* [Goal 1]:
In the article on ADA failure-to-accommodate claims, federal courts in which states have their appeals heard by the Tenth Circuit Court of Appeals?

* [Provided passage]:

• • •

Employees May Bring ADA Failure-to-Accommodate Claims Only When They Have Suffered an Adverse Employment Action
Plaintiffs bringing failure-to-accommodate claims under the Americans With Disabilities Act (“ADA”) must prove they suffered an adverse employment action such as a termination, demotion, or decrease in pay, under a recent Tenth Circuit Court of Appeals decision.FN1
In Exby-Stolley v. Bd. of County Commissioners, Weld County, Colorado, the Tenth Circuit held that, in the absence of an adverse action such as a firing or demotion, an employer’s failure to accommodate a disabled employee’s restrictions is not unlawful. The court looked to the plain language of the ADA, which requires that a disabled employee prove (among other things), that she (1) suffered discrimination such as a failure to accommodate, and (2) that the discrimination or failure to accommodate concerned or affected her “hiring, advancement, . . . discharge, . . . compensation, . . . or other terms, conditions, and privileges of employment.”FN2 Whether an adverse action occurred in a given case is a heavily fact-specific question. However, mere inconveniences or alterations of job responsibilities do not rise to the level of an adverse employment action.FN3
Practical Takeaway
The Exby-Stolley decision does not impact the typical ADA failure-to-accommodate claim—i.e., where an employee claims she was fired or was forced to quit because she could not perform the essential functions of her job. However, under the decision, employers who actively and continually engage in the interactive process generally should not be held liable for a failure to accommodate merely because the employer does not immediately accommodate an employee or where the employee continues to work (without changes to the terms and conditions of her employment), despite the fact the accommodation sought by the plaintiff is not provided.FN4
Footnotes:
FN1: Exby-Stolley v. Bd. of Cty. Commissioners, Weld Cty., Colorado, No. 16-1412, 2018 WL 4926197 (10th Cir. Oct. 11, 2018) (https://www.ca10.uscourts.gov/opinions/16/16-1412.pdf). The Tenth Circuit Court of Appeals hears appeals from federal courts in Colorado, Kansas, Oklahoma, Utah, Wyoming. The Exby-Stolley decision adds the Tenth Circuit to the growing list of federal circuits expressly requiring proof of an adverse employment action in failure-to-accommodate cases. See Colon-Fontanez v. Municipality of San Juan, 660 F.3d 17, 32 (1st Cir. 2011); Parker v. Sony Pictures Entm't, Inc., 260 F.3d 100, 108 (2d Cir. 2001); Foster v. Arthur Andersen, LLP, 168 F.3d 1029, 1032 (7th Cir. 1999); Fenney v. Dakota, Minn. & E. R.R. Co., 327 F.3d 707, 711 (8th Cir. 2003); Samper v. Providence St. Vincent Med. Ctr., 675 F.3d 1233, 1237 (9th Cir. 2012); Marshall v. Fed. Exp. Corp., 130 F.3d 1095, 1099 (D.C. Cir. 1997).

• • •

* [Goal 2]:
Give back the rows from the start through the line with "Write the alphaTex for this tab.", replacing each "kern" with "humdrum" and changing nothing else.

* [Extracted material]:
• • •

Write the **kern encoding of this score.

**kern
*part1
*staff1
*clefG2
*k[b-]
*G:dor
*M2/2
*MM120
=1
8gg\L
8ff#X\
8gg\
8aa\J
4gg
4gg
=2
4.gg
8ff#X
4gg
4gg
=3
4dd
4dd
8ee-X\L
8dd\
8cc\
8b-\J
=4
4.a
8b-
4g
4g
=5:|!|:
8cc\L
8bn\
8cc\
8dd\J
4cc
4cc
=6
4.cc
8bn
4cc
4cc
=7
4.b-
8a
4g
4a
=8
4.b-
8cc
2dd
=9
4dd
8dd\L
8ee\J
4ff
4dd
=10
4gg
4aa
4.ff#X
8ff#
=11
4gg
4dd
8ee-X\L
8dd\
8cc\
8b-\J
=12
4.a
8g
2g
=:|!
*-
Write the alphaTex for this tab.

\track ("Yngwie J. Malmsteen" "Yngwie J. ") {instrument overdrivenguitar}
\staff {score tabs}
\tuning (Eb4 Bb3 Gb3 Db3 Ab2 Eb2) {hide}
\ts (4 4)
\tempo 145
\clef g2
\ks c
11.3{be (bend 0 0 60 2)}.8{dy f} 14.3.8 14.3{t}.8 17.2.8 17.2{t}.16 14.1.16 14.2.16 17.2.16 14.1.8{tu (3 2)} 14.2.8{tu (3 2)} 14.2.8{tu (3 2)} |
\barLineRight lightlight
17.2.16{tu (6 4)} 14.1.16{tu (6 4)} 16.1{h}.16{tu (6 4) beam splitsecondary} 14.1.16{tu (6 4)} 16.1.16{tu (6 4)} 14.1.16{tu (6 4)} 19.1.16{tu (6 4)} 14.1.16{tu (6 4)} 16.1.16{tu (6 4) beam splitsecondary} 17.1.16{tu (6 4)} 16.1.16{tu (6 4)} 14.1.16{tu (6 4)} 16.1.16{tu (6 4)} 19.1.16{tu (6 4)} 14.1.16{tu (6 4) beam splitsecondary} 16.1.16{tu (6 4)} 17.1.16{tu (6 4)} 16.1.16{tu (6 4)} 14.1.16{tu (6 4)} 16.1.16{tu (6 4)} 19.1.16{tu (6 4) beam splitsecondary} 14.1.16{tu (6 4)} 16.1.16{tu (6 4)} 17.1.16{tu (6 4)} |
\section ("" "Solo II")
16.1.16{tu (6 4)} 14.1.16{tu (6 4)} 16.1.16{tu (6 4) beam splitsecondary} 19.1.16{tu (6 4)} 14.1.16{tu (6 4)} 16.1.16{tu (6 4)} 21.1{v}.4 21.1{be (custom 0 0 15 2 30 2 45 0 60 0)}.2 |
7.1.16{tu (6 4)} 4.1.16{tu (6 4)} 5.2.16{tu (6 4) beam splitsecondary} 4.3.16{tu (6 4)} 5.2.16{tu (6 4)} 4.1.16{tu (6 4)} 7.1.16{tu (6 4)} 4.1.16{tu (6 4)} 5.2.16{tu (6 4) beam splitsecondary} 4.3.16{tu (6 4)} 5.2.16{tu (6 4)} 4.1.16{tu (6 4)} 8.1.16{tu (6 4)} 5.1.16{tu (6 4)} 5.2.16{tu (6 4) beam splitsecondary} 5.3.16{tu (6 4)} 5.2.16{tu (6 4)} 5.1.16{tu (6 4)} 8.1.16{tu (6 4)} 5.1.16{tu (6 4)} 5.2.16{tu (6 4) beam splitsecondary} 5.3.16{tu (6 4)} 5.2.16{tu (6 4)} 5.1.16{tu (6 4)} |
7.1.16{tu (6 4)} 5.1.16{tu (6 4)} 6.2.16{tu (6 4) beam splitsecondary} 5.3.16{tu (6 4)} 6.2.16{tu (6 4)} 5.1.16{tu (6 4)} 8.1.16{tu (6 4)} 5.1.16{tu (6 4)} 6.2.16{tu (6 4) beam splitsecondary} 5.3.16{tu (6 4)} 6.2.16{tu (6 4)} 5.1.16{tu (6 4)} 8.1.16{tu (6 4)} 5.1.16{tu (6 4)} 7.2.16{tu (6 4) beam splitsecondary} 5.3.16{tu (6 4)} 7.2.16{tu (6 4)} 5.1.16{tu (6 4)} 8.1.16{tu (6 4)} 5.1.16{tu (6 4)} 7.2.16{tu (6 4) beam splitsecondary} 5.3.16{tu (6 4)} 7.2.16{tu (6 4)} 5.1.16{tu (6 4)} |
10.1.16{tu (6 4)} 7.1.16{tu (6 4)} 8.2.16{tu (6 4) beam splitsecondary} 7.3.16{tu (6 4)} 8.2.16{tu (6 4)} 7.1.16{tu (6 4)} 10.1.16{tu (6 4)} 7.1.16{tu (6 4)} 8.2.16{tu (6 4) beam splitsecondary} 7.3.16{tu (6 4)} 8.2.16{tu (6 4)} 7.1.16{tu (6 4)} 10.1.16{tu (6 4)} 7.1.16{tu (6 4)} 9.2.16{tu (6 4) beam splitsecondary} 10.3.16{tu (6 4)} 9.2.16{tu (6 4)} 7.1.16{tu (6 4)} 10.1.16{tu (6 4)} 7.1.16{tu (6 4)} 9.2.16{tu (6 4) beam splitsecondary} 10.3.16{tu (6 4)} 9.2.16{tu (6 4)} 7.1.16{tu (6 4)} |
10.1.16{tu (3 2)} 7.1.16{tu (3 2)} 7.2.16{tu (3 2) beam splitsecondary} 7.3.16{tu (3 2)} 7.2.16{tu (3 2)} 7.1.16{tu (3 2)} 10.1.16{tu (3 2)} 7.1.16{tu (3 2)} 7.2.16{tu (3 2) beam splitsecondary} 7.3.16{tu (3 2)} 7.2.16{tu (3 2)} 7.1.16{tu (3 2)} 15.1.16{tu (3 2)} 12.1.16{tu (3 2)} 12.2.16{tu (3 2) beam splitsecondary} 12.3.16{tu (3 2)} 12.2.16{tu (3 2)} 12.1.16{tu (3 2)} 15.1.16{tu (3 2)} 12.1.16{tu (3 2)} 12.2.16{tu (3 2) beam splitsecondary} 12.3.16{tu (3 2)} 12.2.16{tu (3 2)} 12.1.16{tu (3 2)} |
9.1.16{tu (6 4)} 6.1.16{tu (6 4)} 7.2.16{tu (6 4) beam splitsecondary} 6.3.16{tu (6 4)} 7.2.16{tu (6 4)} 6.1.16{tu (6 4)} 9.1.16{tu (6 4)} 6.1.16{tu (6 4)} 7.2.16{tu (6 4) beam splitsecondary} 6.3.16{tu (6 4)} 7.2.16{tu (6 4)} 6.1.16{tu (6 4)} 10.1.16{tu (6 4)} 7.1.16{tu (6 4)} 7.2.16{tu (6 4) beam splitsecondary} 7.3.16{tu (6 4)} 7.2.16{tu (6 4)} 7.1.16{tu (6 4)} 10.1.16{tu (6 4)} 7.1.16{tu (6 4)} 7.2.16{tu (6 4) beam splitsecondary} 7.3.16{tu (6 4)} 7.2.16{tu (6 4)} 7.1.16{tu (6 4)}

• • •

* [Exercise result 1]:
Colorado, Kansas, Oklahoma, Utah, and Wyoming.

* [Exercise result 2]:
Write the **humdrum encoding of this score.

**humdrum
*part1
*staff1
*clefG2
*k[b-]
*G:dor
*M2/2
*MM120
=1
8gg\L
8ff#X\
8gg\
8aa\J
4gg
4gg
=2
4.gg
8ff#X
4gg
4gg
=3
4dd
4dd
8ee-X\L
8dd\
8cc\
8b-\J
=4
4.a
8b-
4g
4g
=5:|!|:
8cc\L
8bn\
8cc\
8dd\J
4cc
4cc
=6
4.cc
8bn
4cc
4cc
=7
4.b-
8a
4g
4a
=8
4.b-
8cc
2dd
=9
4dd
8dd\L
8ee\J
4ff
4dd
=10
4gg
4aa
4.ff#X
8ff#
=11
4gg
4dd
8ee-X\L
8dd\
8cc\
8b-\J
=12
4.a
8g
2g
=:|!
*-
Write the alphaTex for this tab.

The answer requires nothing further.